But within his chosen limits, Olivier and his associates have done excellently—from grandiose poetic conceptions (e.g., the frightfully amplified heartbeats which introduce the Ghost) to clever little captures of mood (e.g., the cold, discreet clapping of gloved hands which applaud the half-drunken King). The film is built with a fine sense of form and line, and some of the editing worked out very well. Hamlet's big scene with Ophelia (Get thee to a nunnery) comes immediately before, rather than after, his most famous soliloquy (To be, or not to be). Thanks to this transposition, and to the manner of playing, the possibility of Ophelia's madness is planted early, its causes are enriched, and Hamlet soars to his soliloquy with acute, immediate reasons for contemplating suicide.

Elegance of Line. The play-within-a-play is handled with high elegance and tension, in sinister dumb show, accompanied by the snarling archaic charm of the music William Walton composed for the occasion. The camera, always holding the mimes at distant center, steals in a lordly semicircle past the enormous heads of the guilty, the guileless, and the pitilessly watchful; and rising whispers, like leaves in a storm-foreboding wind, underline the shock and horror of this deadly piece of court satire. From there on, the film arches in unbroken grandeur and intensity.

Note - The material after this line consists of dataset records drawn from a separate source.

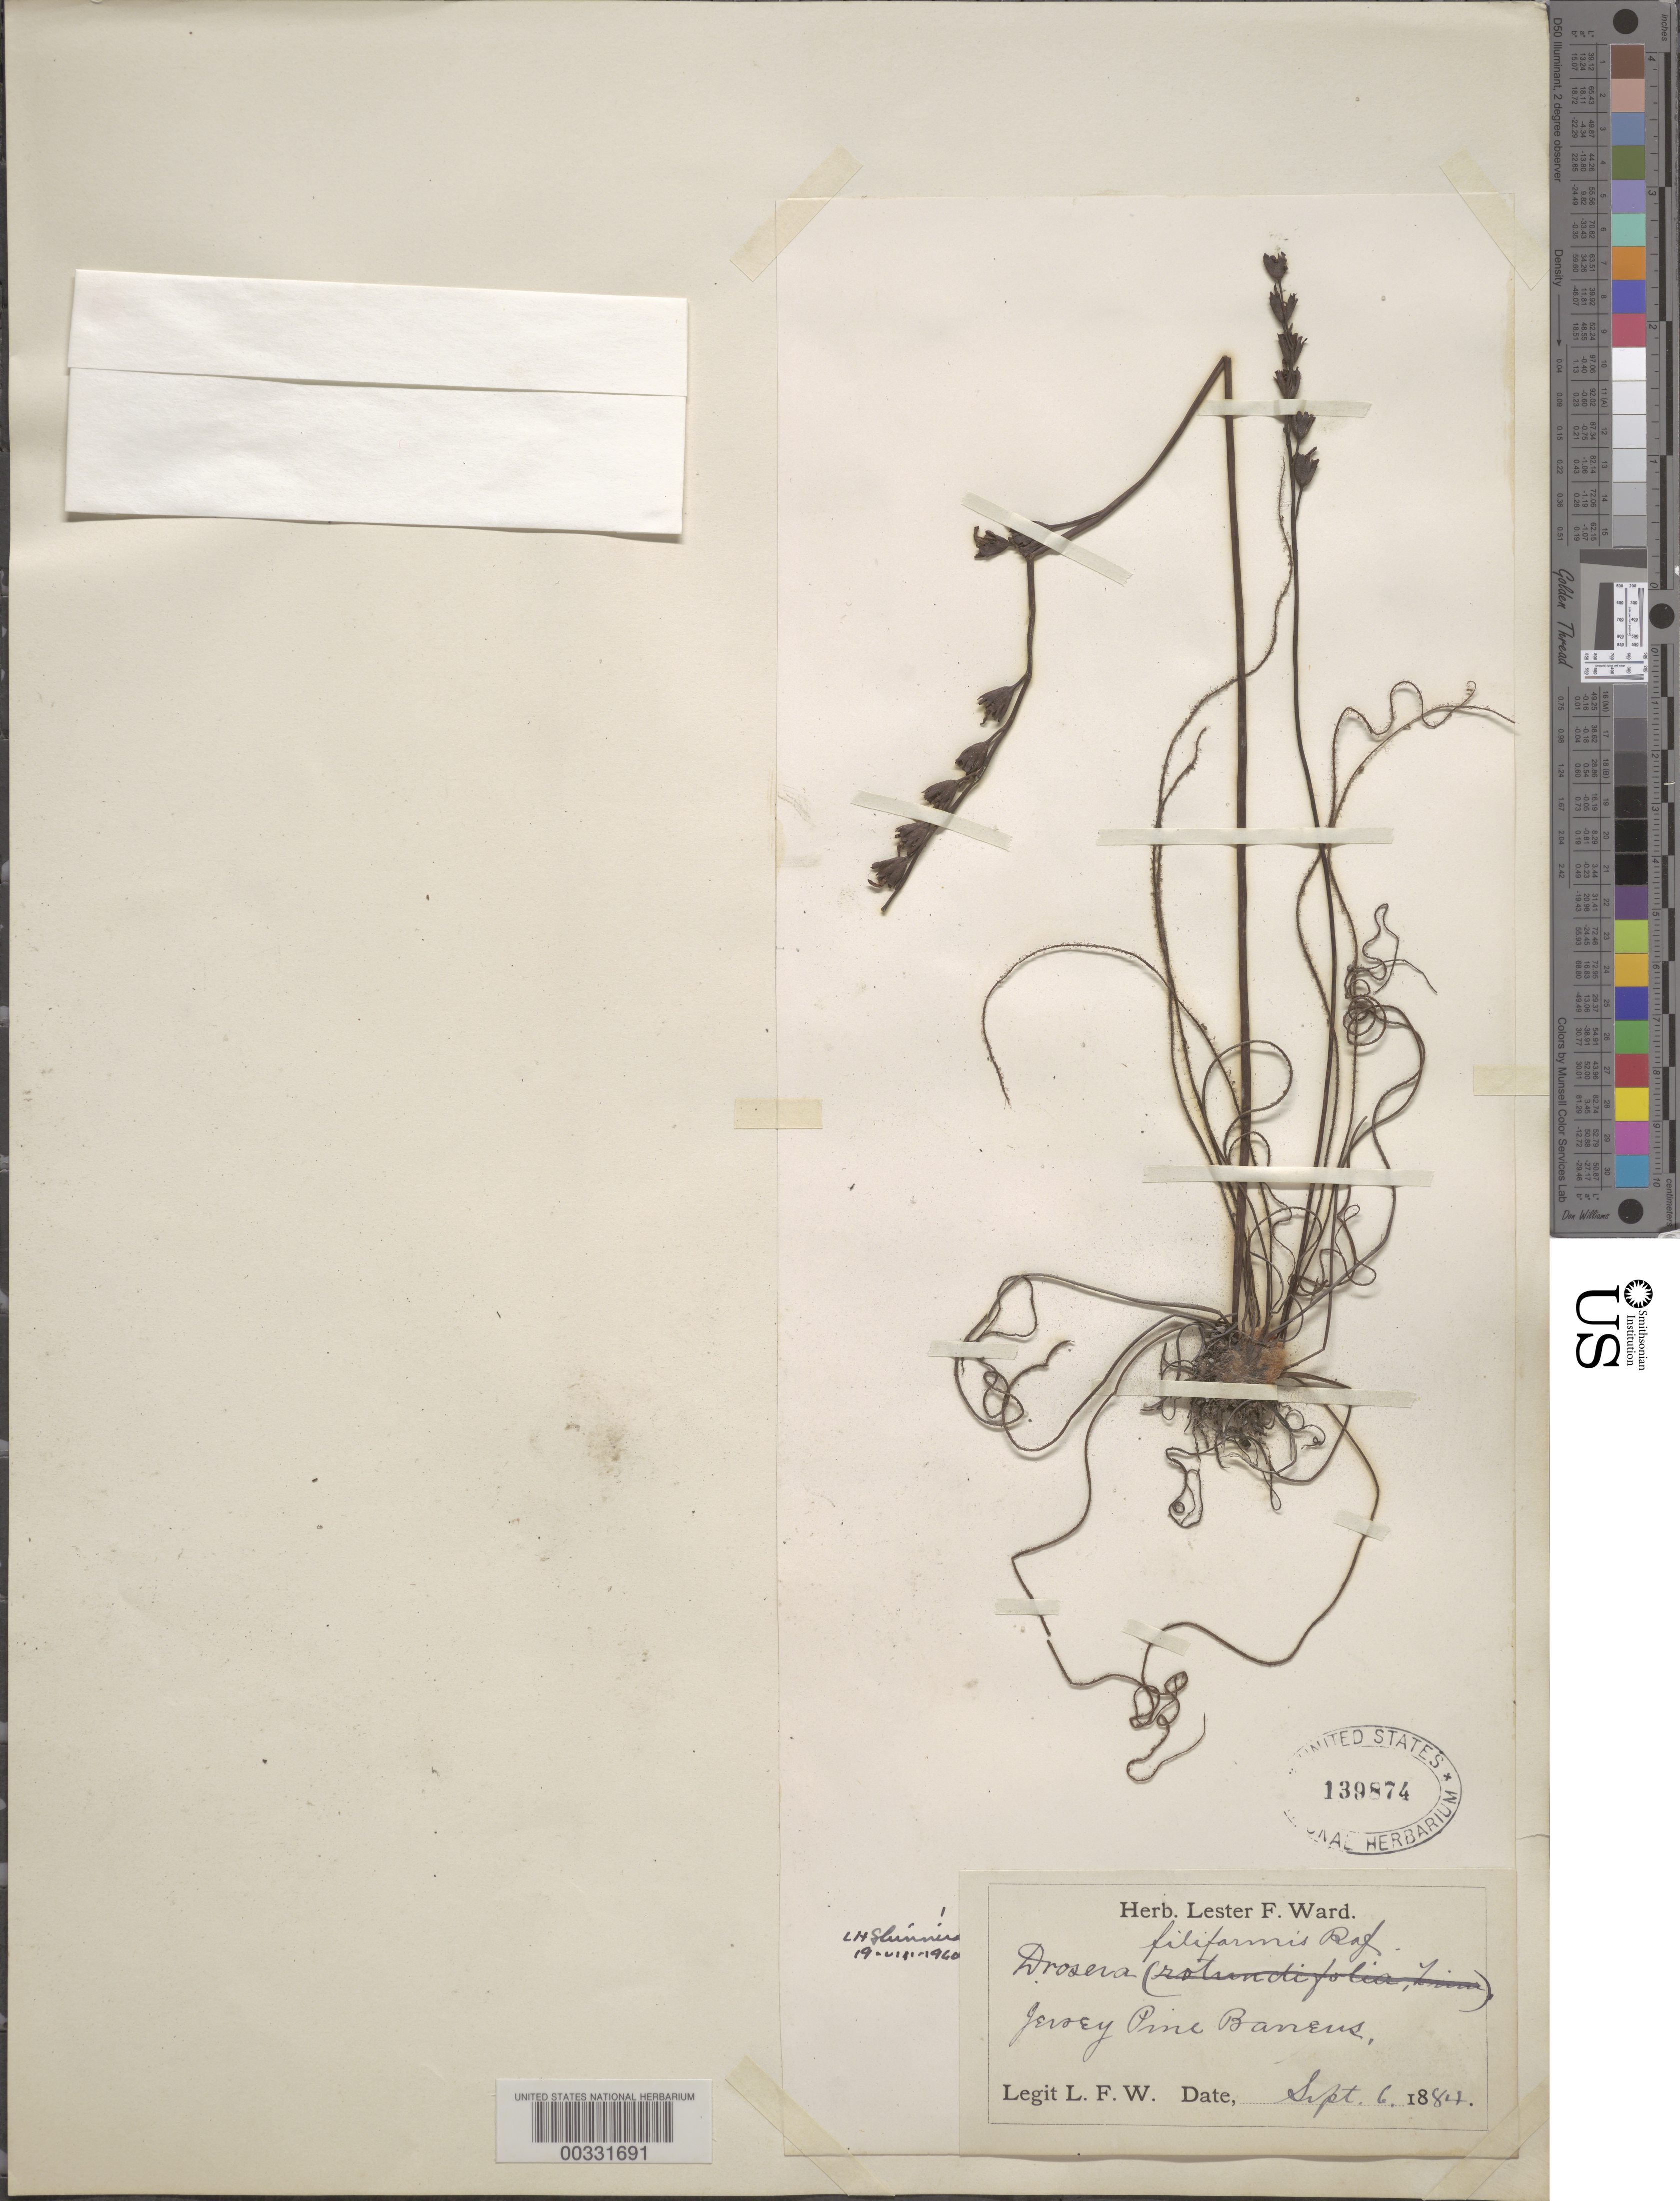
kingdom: Plantae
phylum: Tracheophyta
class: Magnoliopsida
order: Caryophyllales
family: Droseraceae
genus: Drosera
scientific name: Drosera filiformis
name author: Raf.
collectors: L. F. Ward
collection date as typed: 06 Sep 1884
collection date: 1884-09-06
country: United States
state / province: New Jersey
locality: Jersey pine barrens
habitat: Pine barrens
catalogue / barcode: US 139874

The Graveyard Scene gets down to earth as it never can on the stage. The whole dueling sequence is splendidly shaped, dipping from the high quietness of Hamlet's great words with Horatio (The readiness is all) into the steely clamor of as slashing a piece of swordplay as the movies have offered since the prime of the elder Fairbanks.

Ordinarily the stage, at the close of Hamlet, is so heavy with corpses that it looks like a hold full of haddock. But Olivier's camera threads among the dead & dying with special tact.

As for the asides and soliloquies, Olivier gives them on the sound track but plays them as mental monologue. His lips move with the words only when he would think aloud. This device is worked even more deftly in Hamlet than in Henry V, and has already become as standard in movies as the closeup. Shakespeare's descriptive and narrative speeches are pictured on the screen, and by this device, Olivier sometimes even manages to enhance the language. Ophelia's description of Hamlet's "madness" (As I was sewing in my closet) gives the two of them a lovely passage of pantomime, never played before. Ophelia's drowning (There is a willow grows aslant a brook) is derived from the Millais painting, and improves on it.